Could you copy the lines that start with the line containing "Neil O'Donnell | Overall: 70 -> 71" and end with the line containing "Blaine Rose | Overall: 109 -> 111", including both, while leaving the pictures out of your answer?
==== Given records ====
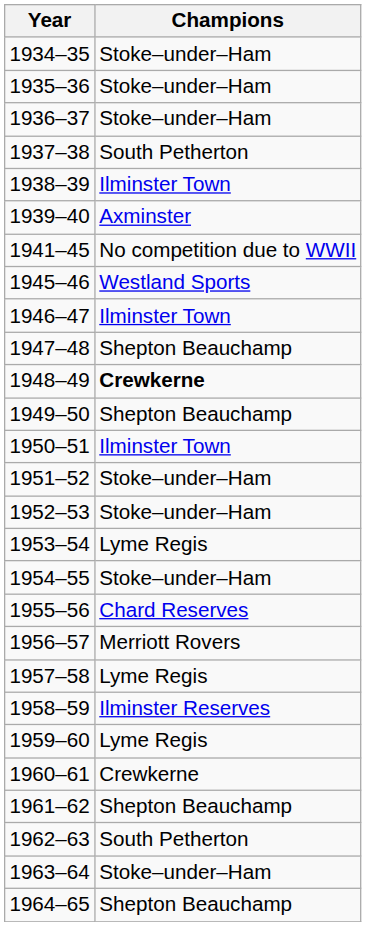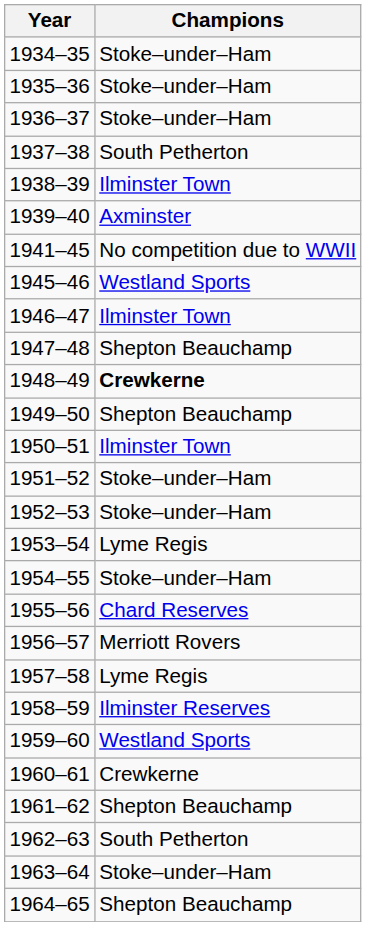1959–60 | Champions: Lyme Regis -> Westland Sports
====
==== Given records ====
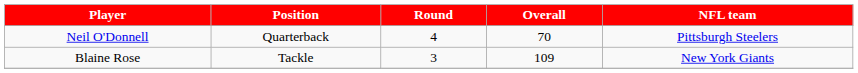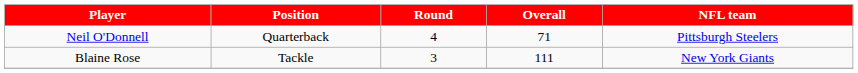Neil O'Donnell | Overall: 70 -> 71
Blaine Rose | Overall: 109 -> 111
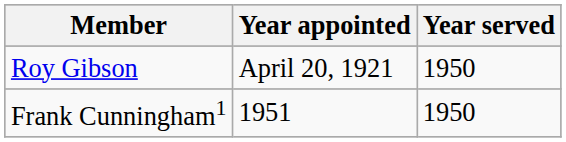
====
==== Given records ====
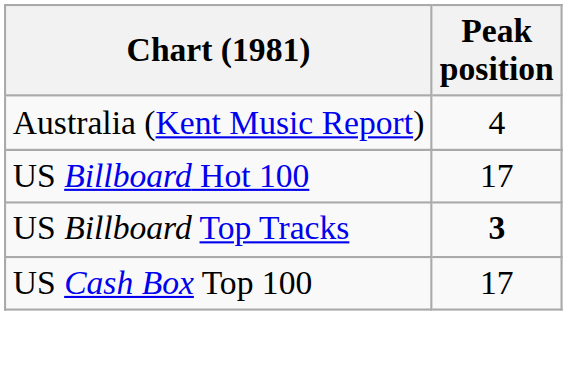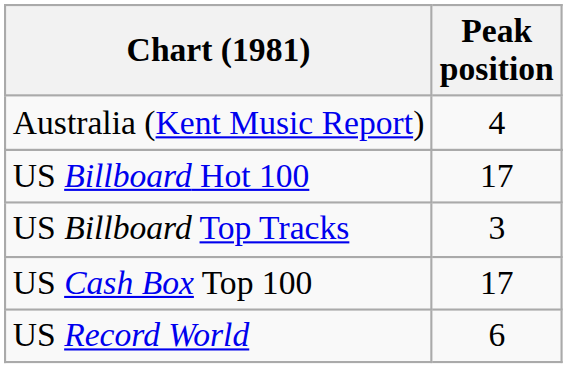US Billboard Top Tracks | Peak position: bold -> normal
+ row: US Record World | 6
====
**Response to this exercise:**
Neil O'Donnell | Overall: 70 -> 71
Blaine Rose | Overall: 109 -> 111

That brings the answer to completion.